How Do We Know the Bible Was Not Changed?

This question often comes up in conversations about Scripture. People ask, sometimes with good intentions and sometimes with suspicion, whether the Bible has been changed over time. The short answer is no—but let us look at it from a common-sense angle.

First, if someone claims that the Bible has been changed, then the burden of proof is on that person. It is easy to make accusations. It is much harder to provide evidence. And to this day, no one has produced solid, verifiable proof showing who changed the Bible, when it was changed, or how it was changed in a way that altered its core message.

Second, we must consider something very important that is often overlooked. If someone had actually changed the Bible, especially over centuries of copying and translation, would they not have fixed the parts that appear difficult, confusing, or inconsistent? If someone had the power to edit or rewrite Scripture, would they not clean up every detail to make it perfect in the eyes of modern readers?

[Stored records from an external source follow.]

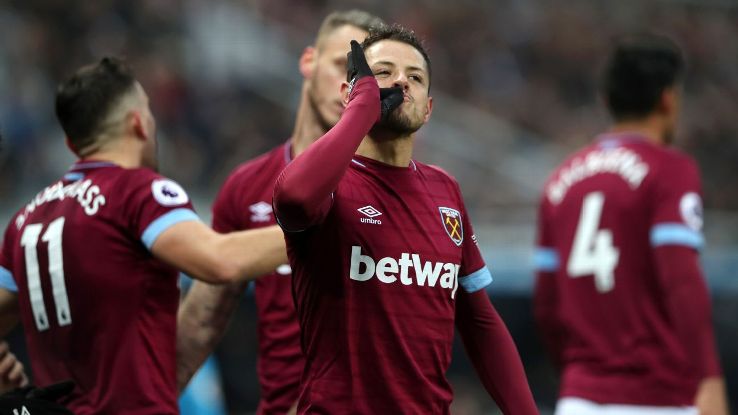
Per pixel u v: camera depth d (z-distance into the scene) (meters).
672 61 18.22
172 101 47.59
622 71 18.20
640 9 68.00
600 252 17.50
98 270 13.48
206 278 13.33
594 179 17.86
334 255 11.19
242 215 16.38
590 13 66.19
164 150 44.88
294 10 59.28
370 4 60.88
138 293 13.59
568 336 17.94
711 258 35.03
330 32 16.19
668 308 16.34
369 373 11.15
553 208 18.64
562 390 17.92
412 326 11.27
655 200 16.97
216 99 49.72
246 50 54.69
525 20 63.31
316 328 11.33
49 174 43.78
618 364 17.09
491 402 33.06
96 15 50.91
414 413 11.24
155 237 13.44
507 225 41.75
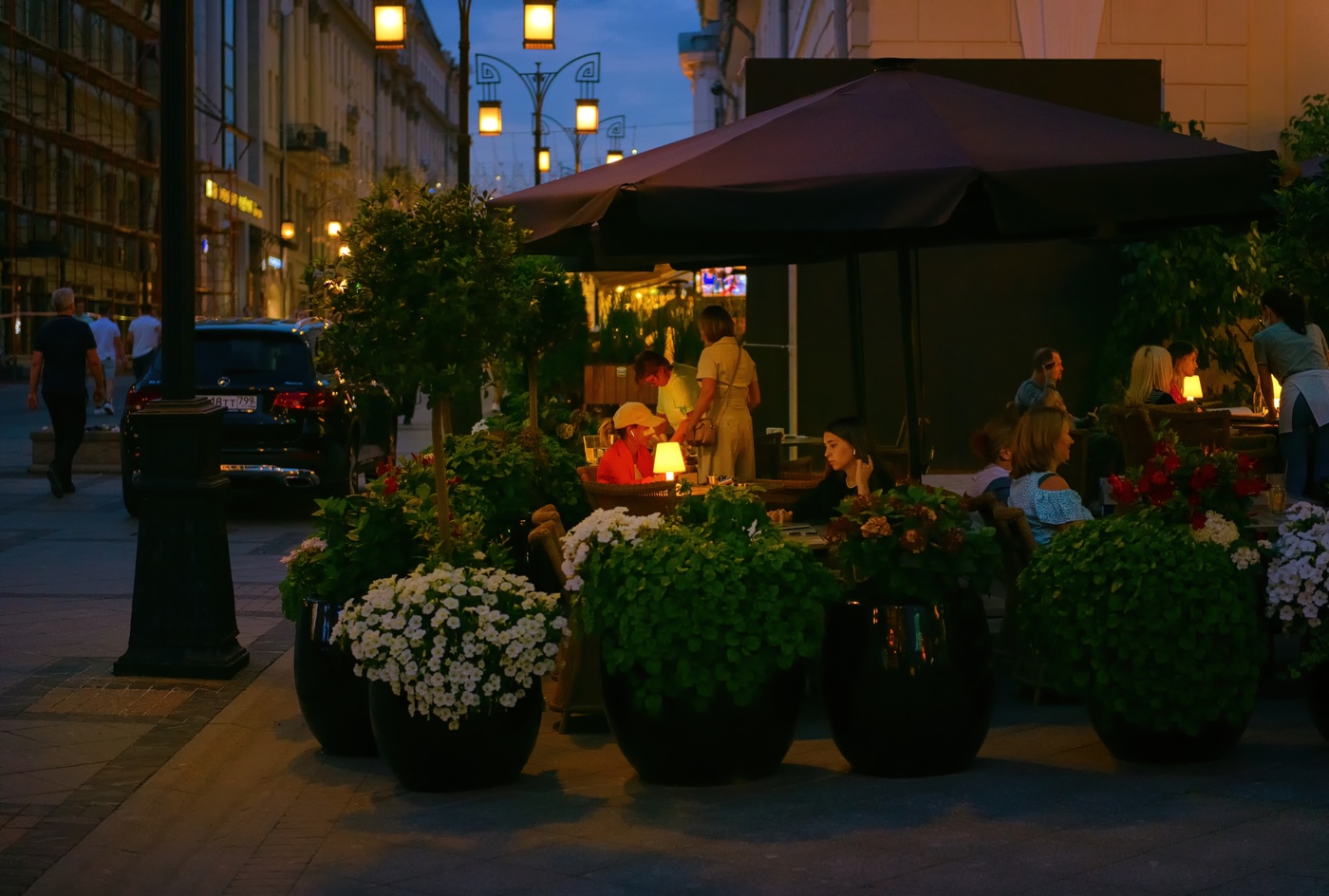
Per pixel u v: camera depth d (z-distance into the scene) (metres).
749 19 40.72
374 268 5.70
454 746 5.51
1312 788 5.38
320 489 13.95
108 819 5.05
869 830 4.96
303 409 13.54
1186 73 16.08
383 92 97.38
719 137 7.61
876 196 6.45
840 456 7.89
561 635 5.67
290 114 70.25
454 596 5.48
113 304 46.66
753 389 10.75
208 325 13.98
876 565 5.56
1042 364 12.42
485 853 4.83
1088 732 6.39
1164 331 15.30
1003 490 7.97
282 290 68.19
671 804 5.34
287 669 7.48
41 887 4.41
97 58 45.03
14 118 37.81
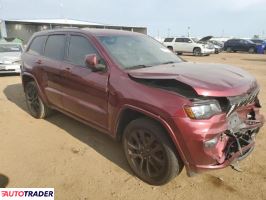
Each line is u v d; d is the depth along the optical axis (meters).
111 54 3.92
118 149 4.47
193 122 2.90
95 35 4.25
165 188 3.45
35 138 4.90
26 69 5.70
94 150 4.43
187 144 2.95
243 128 3.35
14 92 8.45
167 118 3.00
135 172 3.68
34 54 5.64
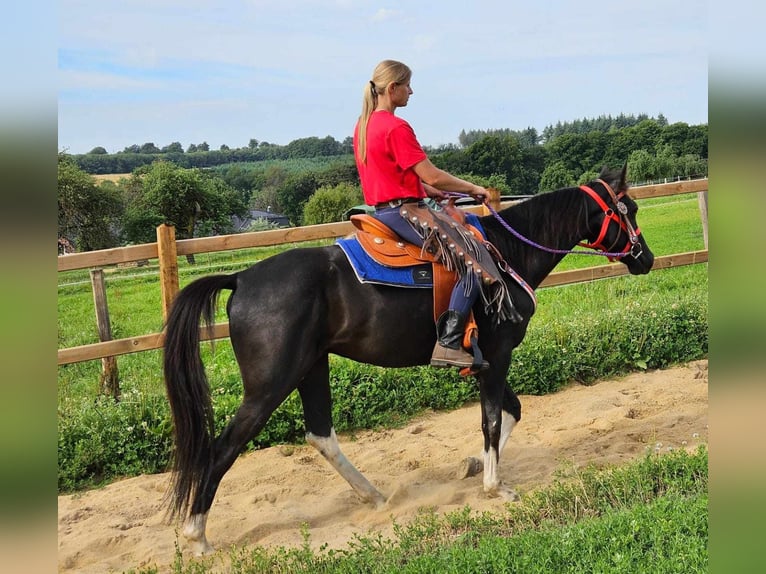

Take for example the so-called contradictions in numbers, genealogies, or accounts in the Gospels. These have been discussed in the post “Are There Any Contradictions in the Bible?” If the Bible had truly been edited or corrupted over time, surely those doing the changing would have smoothed out the variations. But that did not happen. Why? Because no one changed it.

This point builds on what was also covered in “Is the Bible Corrupted Over Time?” The evidence consistently shows preservation, not distortion.

What we see instead is a consistent message preserved through generations, even with minor textual variations that actually prove nothing was hidden. These are signs of honesty, not corruption.

The same argument applies to the supposed hard teachings or uncomfortable moments in Scripture. They remain untouched because the goal was not to manipulate but to preserve.

So how do we know the Bible was not changed? Because no one has shown otherwise, and because the things critics point to as flaws are the very things that would have been removed—if it really had been altered.